抜粋本文:
●(社説)原爆投下から75年:上 核抑止依存から脱する時だ
2020年8月5日 朝日新聞
広島はあす、被爆75年を迎える。米軍が投下した原爆による未曽有の殺傷と破壊は、核時代の始まりを人類史に刻んだ。
その恐怖を象徴してきた一つの物差しがある。米国の専門誌「原子力科学者会報」が、広島・長崎原爆の2年後から発表してきた「終末時計」だ。
核による人類滅亡までの残り時間を見積もり、針が動く。今年1月、過去最悪となる「残り100秒」まで来てしまった。
■一触即発のリスク
核の拡散防止や軍縮の枠組みが揺らぎ、サイバーや宇宙も絡んで軍拡が進む。米国と中国の「新冷戦」など、大国間の競争が再来したともいわれる。
あの惨禍から75年という時を隔て、「核の復権」という言葉さえ飛び交う現実に、日本と世界はどう向き合えばいいのか。
何が世界の脅威か、予想は実に難しい。そう痛感させる出来事が今年、起きた。新型コロナによる感染症である。
目に見えないが国境を越え、人間を分け隔てなく脅かす存在を、誰もが実感した。一方で、その間も、途方もない数で存在する核兵器による「終末への秒読み」は止まっていない。
ウイルスは、たとえ人類が団結してもすぐには消えない。だが、核の脅威は人間が生み出したものだ。リスクを減らすための確固たる政治的決断があれば、変えられる。

提供データ:
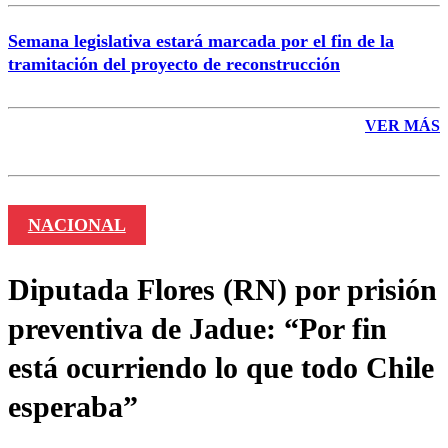
Semana legislativa estará marcada por el fin de la
tramitación del proyecto de reconstrucción
VER MÁS
NACIONAL
Diputada Flores (RN) por prisión
preventiva de Jadue: “Por fin
está ocurriendo lo que todo Chile
esperaba”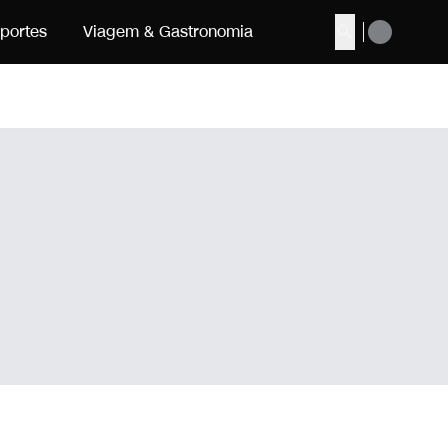
portes
Viagem & Gastronomia
Buscar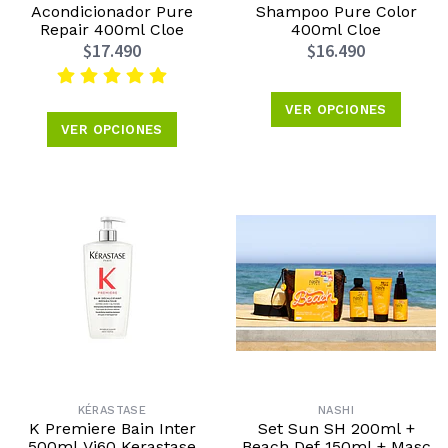
Acondicionador Pure
Shampoo Pure Color
Repair 400ml Cloe
400ml Cloe
$17.490
$16.490
VER OPCIONES
VER OPCIONES
KÉRASTASE
NASHI
K Premiere Bain Inter
Set Sun SH 200ml +
500ml Vi60 Kerastase
Beach Def 150ml + Masc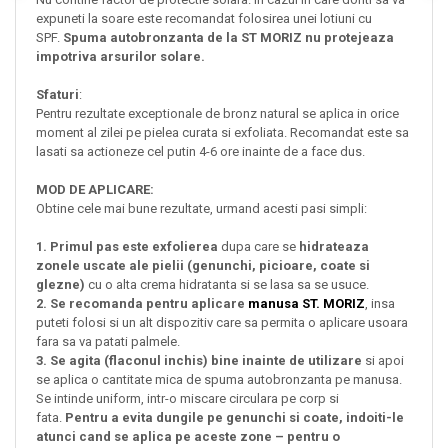
expuneti la soare este recomandat folosirea unei lotiuni cu
SPF.
Spuma autobronzanta de la ST MORIZ nu protejeaza
impotriva arsurilor solare.
Sfaturi
:
Pentru rezultate exceptionale de bronz natural se aplica in orice
moment al zilei pe pielea curata si exfoliata. Recomandat este sa
lasati sa actioneze cel putin 4-6 ore inainte de a face dus.
MOD DE APLICARE:
Obtine cele mai bune rezultate, urmand acesti pasi simpli:
1. Primul pas este exfolierea
dupa care se
hidrateaza
zonele uscate ale pielii (genunchi, picioare, coate si
glezne)
cu o alta crema hidratanta si se lasa sa se usuce.
2. Se recomanda pentru aplicare
manusa ST. MORIZ
, insa
puteti folosi si un alt dispozitiv care sa permita o aplicare usoara
fara sa va patati palmele.
3. Se agita (flaconul inchis) bine inainte de utilizare
si apoi
se aplica o cantitate mica de spuma autobronzanta pe manusa.
Se intinde uniform, intr-o miscare circulara pe corp si
fata.
Pentru a evita dungile pe genunchi si coate, indoiti-le
atunci cand se aplica pe aceste zone – pentru o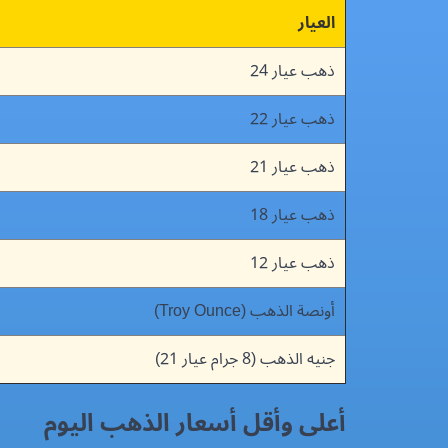
العيار
ذهب عيار 24
ذهب عيار 22
ذهب عيار 21
ذهب عيار 18
ذهب عيار 12
أونصة الذهب (Troy Ounce)
جنيه الذهب (8 جرام عيار 21)
أعلى وأقل أسعار الذهب اليوم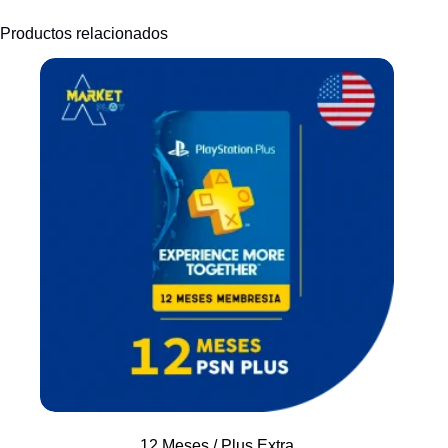
Productos relacionados
12 Meses / Plus Extra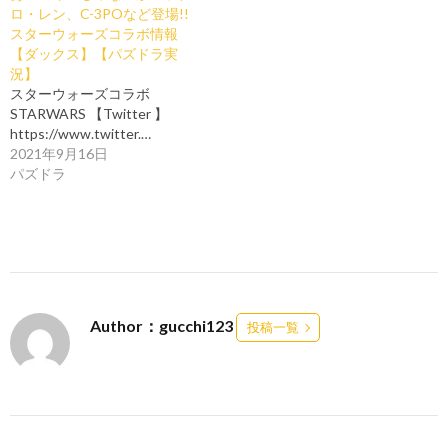
ロ・レン、C-3POなど登場!!
スターウォーズコラボ情報
【ダックス】【パズドラ実
況】
スターウォーズコラボ
STARWARS 【Twitter 】
https://www.twitter.…
2021年9月16日
パズドラ
Author：gucchi123
投稿一覧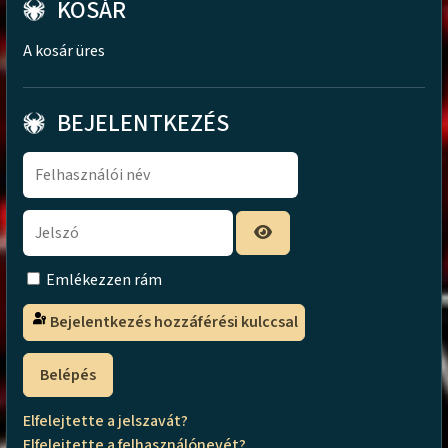
KOSÁR
A kosár üres
BEJELENTKEZÉS
Emlékezzen rám
Bejelentkezés hozzáférési kulccsal
Belépés
Elfelejtette a jelszavát?
Elfelejtette a felhasználónevét?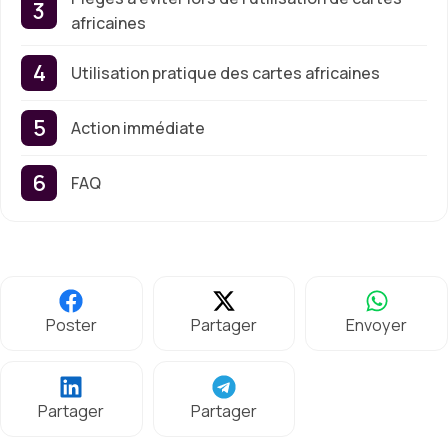
africaines
Utilisation pratique des cartes africaines
Action immédiate
FAQ
Poster
Partager
Envoyer
Partager
Partager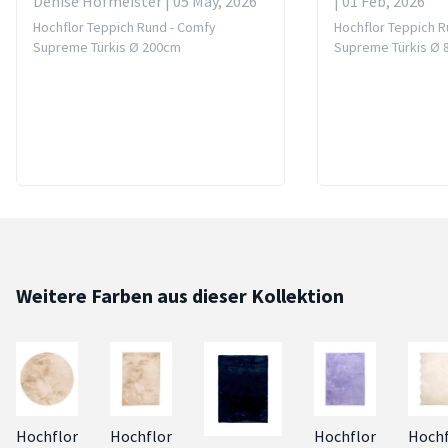
Denise Hofmeister | 05 May, 2026
| 01 Feb, 2026
Hochflor Teppich Rund - Comfy
Hochflor Teppich R
Supreme Türkis Ø 200cm
Supreme Türkis Ø
Weitere Farben aus dieser Kollektion
Hochflor
Hochflor
Hochflor
Hochf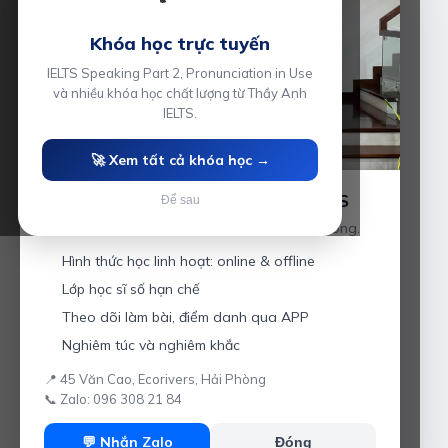
Khóa học trực tuyến
IELTS Speaking Part 2, Pronunciation in Use
và nhiều khóa học chất lượng từ Thầy Anh
IELTS.
🚀 Xem tất cả khóa học →
Luyện thi IELTS cùng Thầy Anh IELTS
Để sau
Giáo viên hơn 10 năm kinh nghiệm tại Hải Phòng.
Hình thức học linh hoạt: online & offline
Lớp học sĩ số hạn chế
Theo dõi làm bài, điểm danh qua APP
Nghiêm túc và nghiêm khắc
📍 45 Văn Cao, Ecorivers, Hải Phòng
📞 Zalo: 096 308 21 84
💬 Nhắn Zalo
Đóng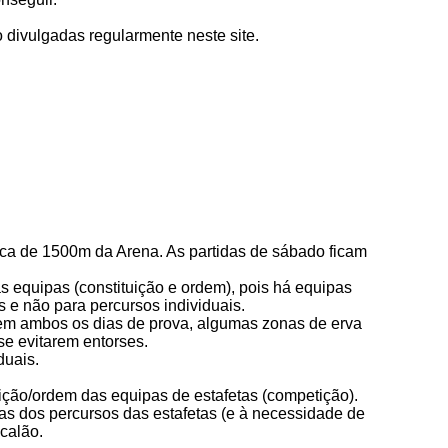
ão divulgadas regularmente neste site.
ca de 1500m da Arena. As partidas de sábado ficam
s equipas (constituição e ordem), pois há equipas
 e não para percursos individuais.
 em ambos os dias de prova, algumas zonas de erva
e evitarem entorses.
duais.
sição/ordem das equipas de estafetas (competição).
as dos percursos das estafetas (e à necessidade de
scalão.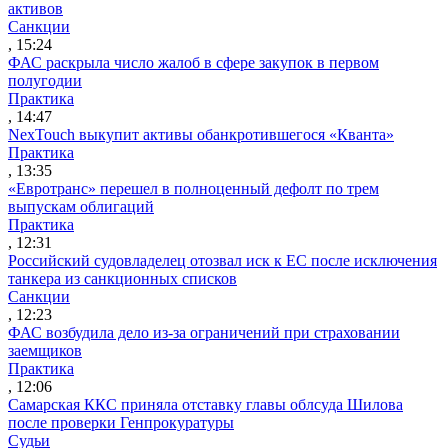
активов
Санкции
, 15:24
ФАС раскрыла число жалоб в сфере закупок в первом
полугодии
Практика
, 14:47
NexTouch выкупит активы обанкротившегося «Кванта»
Практика
, 13:35
«Евротранс» перешел в полноценный дефолт по трем
выпускам облигаций
Практика
, 12:31
Российский судовладелец отозвал иск к ЕС после исключения
танкера из санкционных списков
Санкции
, 12:23
ФАС возбудила дело из-за ограничений при страховании
заемщиков
Практика
, 12:06
Самарская ККС приняла отставку главы облсуда Шилова
после проверки Генпрокуратуры
Судьи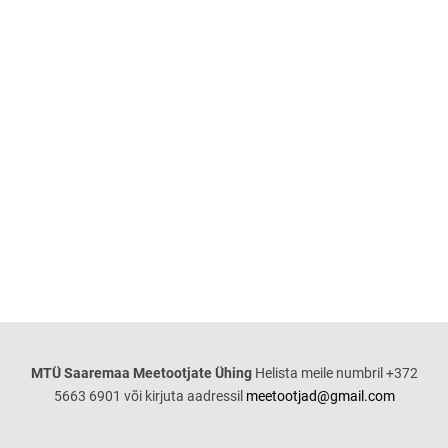
MTÜ Saaremaa Meetootjate Ühing
Helista meile numbril +372
5663 6901 või kirjuta aadressil
meetootjad@gmail.com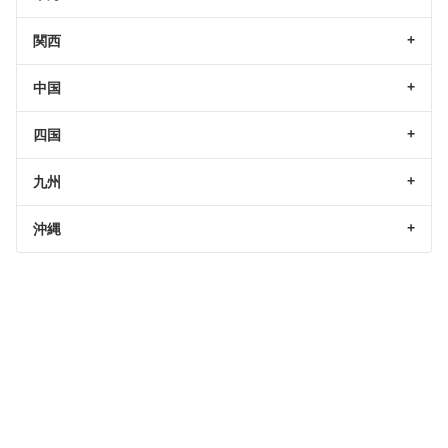
関西
中国
四国
九州
沖縄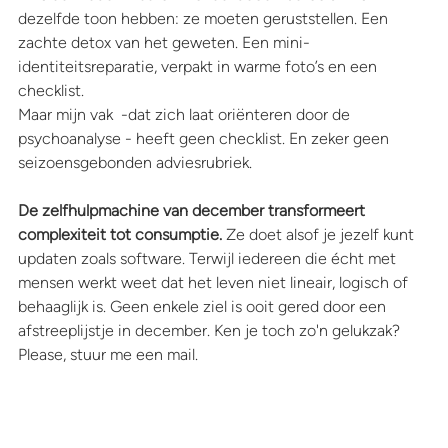
dezelfde toon hebben: ze moeten geruststellen. Een 
zachte detox van het geweten. Een mini-
identiteitsreparatie, verpakt in warme foto’s en een 
checklist.
Maar mijn vak  -dat zich laat oriënteren door de 
psychoanalyse - heeft geen checklist. En zeker geen 
seizoensgebonden adviesrubriek.
De zelfhulpmachine van december transformeert 
complexiteit tot consumptie.
 Ze doet alsof je jezelf kunt 
updaten zoals software. Terwijl iedereen die écht met 
mensen werkt weet dat het leven niet lineair, logisch of 
behaaglijk is. Geen enkele ziel is ooit gered door een 
afstreeplijstje in december. Ken je toch zo'n gelukzak? 
Please, stuur me een mail.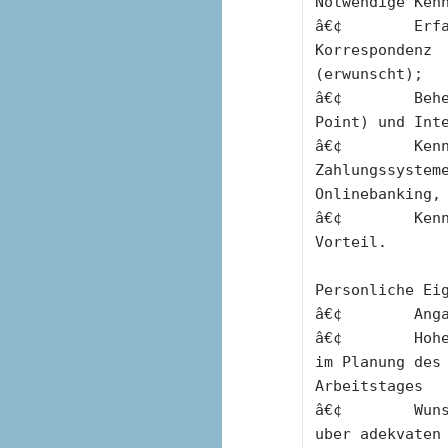
Notwendige Ken
â€¢        Erfa
Korrespondenz
(erwunscht);
â€¢        Behe
Point) und Int
â€¢        Kenn
Zahlungssystem
Onlinebanking,
â€¢        Kenn
Vorteil.
Personliche Ei
â€¢        Ang
â€¢        Hohe
im Planung des
Arbeitstages
â€¢        Wuns
uber adekvaten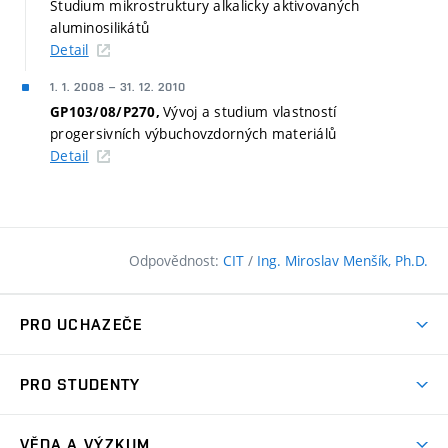
Studium mikrostruktury alkalicky aktivovaných
aluminosilikátů
Detail
1. 1. 2008
–
31. 12. 2010
Vývoj a studium vlastností
GP103/08/P270,
progersivních výbuchovzdorných materiálů
Detail
Odpovědnost:
CIT
/
Ing. Miroslav Menšík, Ph.D.
PRO UCHAZEČE
Pojďte na FAST
PRO STUDENTY
Nabídka programů
Časový plán studia
Přijímačky
VĚDA A VÝZKUM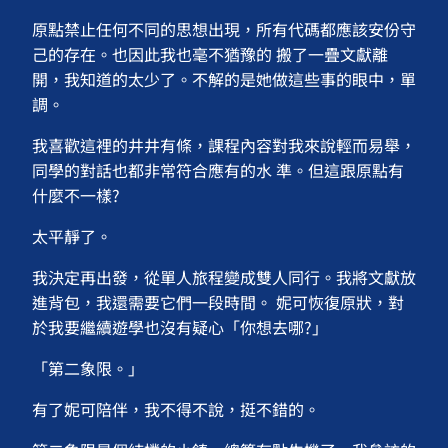
原點禁止任何不同的思想出現，所有代碼都應該安份守
己的存在。也因此我也毫不猶豫的 搬了一疊文獻離
開，我知道的太少了。不解的是她做這些事的眼中，單
調。
我喜歡這裡的井井有條，課程內容對我來說輕而易舉，
同學的對話也都非常符合應有的水 準。但這跟原點有
什麼不一樣?
太平靜了。
我決定再出發，從單人旅程變成雙人同行。我將文獻放
進背包，我還需要它們一段時間。 妮可恢復原狀，對
於我要繼續遊學也沒有疑心「你想去哪?」
「第二象限。」
有了妮可陪伴，我不得不說，挺不錯的。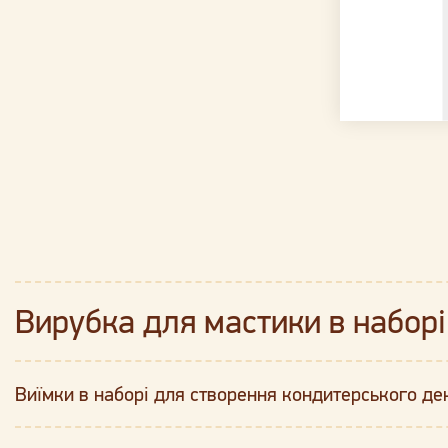
Вирубка для мастики в наборі 
Виїмки в наборі для створення кондитерського дек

理解度チェック:
- 1) 社説のうち、「何が世界の脅威か、予想は実に」を含む語句から書き始め、「的決断があれば、変えられる。」の後で止めて、一字も変えずに書き写してください。
- 2) 社説の内容を2文で要約せよ。
- 3) 社説について、次の問いに答えよ。
(a) 「終末時計」を発表してきたのは何という専門誌か。
(b) 今年1月、「終末時計」は残り何秒となったか。
(c) 何が世界の脅威か予想が難しいと痛感させた今年の出来事は何か。
エントリーはこの社説とは別の出典から取ったものである。

各問の解答:
- 1)
何が世界の脅威か、予想は実に難しい。そう痛感させる出来事が今年、起きた。新型コロナによる感染症である。
目に見えないが国境を越え、人間を分け隔てなく脅かす存在を、誰もが実感した。一方で、その間も、途方もない数で存在する核兵器による「終末への秒読み」は止まっていない。
ウイルスは、たとえ人類が団結してもすぐには消えない。だが、核の脅威は人間が生み出したものだ。リスクを減らすための確固たる政治的決断があれば、変えられる。

- 2) 広島が被爆75年を迎える中、「終末時計」は今年1月に過去最悪の「残り100秒」まで進み、核の拡散防止や軍縮の枠組みが揺らいで軍拡が進んでいる。ウイルスはすぐには消えないが、核の脅威は人間が生み出したものであり、確固たる政治的決断があれば変えられる。

- 3)
(a) 米国の専門誌「原子力科学者会報」
(b) 100秒
(c) 新型コロナによる感染症